Later writers have tried to be break away from what they saw as Webb's manichean view of the opposition of esotericism and reason. For example, Marco Pasi wrote:
 … these occult organizations offered a social space where new conceptions of culture and society could be formulated and experimented with. This would be in itself a good reason – if there were no other – to argue that occultism, as part of the larger historical body of esotericism, has contributed significantly to the shaping of modernity, verging, in this case, rather towards the progressive, liberal pole of the cultural and political spectrum. 
I don't think Webb would have demurred, but he might also have pointed out that belief in bollocks is not a necessary precondition for social and cultural experimentation.

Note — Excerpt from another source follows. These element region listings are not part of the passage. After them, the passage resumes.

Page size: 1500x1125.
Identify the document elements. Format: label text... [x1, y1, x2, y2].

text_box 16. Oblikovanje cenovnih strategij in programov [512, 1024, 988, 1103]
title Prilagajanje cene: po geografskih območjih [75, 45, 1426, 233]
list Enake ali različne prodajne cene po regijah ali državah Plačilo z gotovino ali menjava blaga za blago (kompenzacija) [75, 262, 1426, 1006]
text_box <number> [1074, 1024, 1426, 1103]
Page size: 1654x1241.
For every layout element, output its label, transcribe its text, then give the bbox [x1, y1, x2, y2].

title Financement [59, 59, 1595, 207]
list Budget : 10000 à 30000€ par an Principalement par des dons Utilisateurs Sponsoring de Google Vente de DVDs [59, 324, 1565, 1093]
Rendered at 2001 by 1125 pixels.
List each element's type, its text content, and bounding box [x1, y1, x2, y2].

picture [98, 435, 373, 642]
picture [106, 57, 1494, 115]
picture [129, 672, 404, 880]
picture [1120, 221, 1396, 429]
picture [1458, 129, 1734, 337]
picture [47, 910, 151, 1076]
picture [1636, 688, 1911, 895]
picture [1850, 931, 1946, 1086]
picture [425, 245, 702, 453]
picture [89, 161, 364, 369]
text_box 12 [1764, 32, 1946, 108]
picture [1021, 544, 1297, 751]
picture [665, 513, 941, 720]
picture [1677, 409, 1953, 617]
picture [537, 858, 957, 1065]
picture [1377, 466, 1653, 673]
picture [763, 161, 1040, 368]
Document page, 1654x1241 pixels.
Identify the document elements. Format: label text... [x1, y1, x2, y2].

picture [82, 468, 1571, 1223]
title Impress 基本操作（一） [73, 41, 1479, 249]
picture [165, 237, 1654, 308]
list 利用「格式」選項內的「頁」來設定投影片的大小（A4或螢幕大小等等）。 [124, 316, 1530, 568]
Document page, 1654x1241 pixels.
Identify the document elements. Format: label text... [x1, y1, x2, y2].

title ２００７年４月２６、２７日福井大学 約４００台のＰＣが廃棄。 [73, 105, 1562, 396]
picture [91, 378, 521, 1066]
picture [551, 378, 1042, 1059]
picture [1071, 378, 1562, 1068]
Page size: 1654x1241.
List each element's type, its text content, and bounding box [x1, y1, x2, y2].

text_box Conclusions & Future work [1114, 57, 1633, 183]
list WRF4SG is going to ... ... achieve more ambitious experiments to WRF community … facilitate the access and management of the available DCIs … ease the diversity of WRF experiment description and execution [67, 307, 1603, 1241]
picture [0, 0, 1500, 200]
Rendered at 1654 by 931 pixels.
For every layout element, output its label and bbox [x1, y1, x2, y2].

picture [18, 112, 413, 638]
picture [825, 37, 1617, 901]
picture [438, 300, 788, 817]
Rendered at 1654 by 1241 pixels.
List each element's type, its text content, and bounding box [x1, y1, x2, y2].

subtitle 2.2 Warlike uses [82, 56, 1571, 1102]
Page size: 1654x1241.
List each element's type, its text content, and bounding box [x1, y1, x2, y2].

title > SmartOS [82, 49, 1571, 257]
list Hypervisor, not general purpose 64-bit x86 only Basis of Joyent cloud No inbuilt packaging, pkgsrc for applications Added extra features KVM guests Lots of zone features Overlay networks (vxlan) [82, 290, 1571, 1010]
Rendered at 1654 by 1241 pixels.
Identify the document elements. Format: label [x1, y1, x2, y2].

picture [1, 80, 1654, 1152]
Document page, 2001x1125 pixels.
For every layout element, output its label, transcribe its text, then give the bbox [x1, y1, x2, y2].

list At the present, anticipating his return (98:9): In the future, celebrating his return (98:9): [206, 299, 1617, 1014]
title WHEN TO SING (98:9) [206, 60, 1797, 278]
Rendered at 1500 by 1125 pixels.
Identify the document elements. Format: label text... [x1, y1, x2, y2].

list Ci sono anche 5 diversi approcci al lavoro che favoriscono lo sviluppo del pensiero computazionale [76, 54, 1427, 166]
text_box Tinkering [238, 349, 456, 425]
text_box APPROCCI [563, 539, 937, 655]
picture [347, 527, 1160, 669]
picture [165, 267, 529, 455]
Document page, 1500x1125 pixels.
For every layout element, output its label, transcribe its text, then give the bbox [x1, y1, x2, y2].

Webb's occult net was spread wide, perhaps too wide, but in looking at mystical underpinnings of even secular ideas, he was echoing the nineteenth century freethought movement, which sought to secularise ways of thinking, not just reject religious ideas. And when one looks at New Age ramblings, deep green primitivism, neo-feudal traditionalism and the deep distrust of science that comes out of climate change deniers, anti-vaccination campaigners and the opponents of GMOs, you can see that they share a common theological and eschatological mind-set. Rather than the hard task of using reason and science to further human emancipation, they chose to challenge and bury them under a pile of mystical 'woo' - reaction posing as radicalism. Some of this is harmless enough, but we are also seeing its malign, totalitarian side in murderous action in Iraq and elsewhere at the moment. Reason may no longer be an insurgent against the establishment, but it now has a counter-insurgency to fight.

1 comment:

Dave said...

Excellent article,

This encompasses many Trot articles that disdain the 'mainstream media' which is mystical woo for fact based journalism we do not like, or fact based journalism that does not take into account Trot based historicism. Meaning again, 'mainstream rejection of badly reasoned analysis.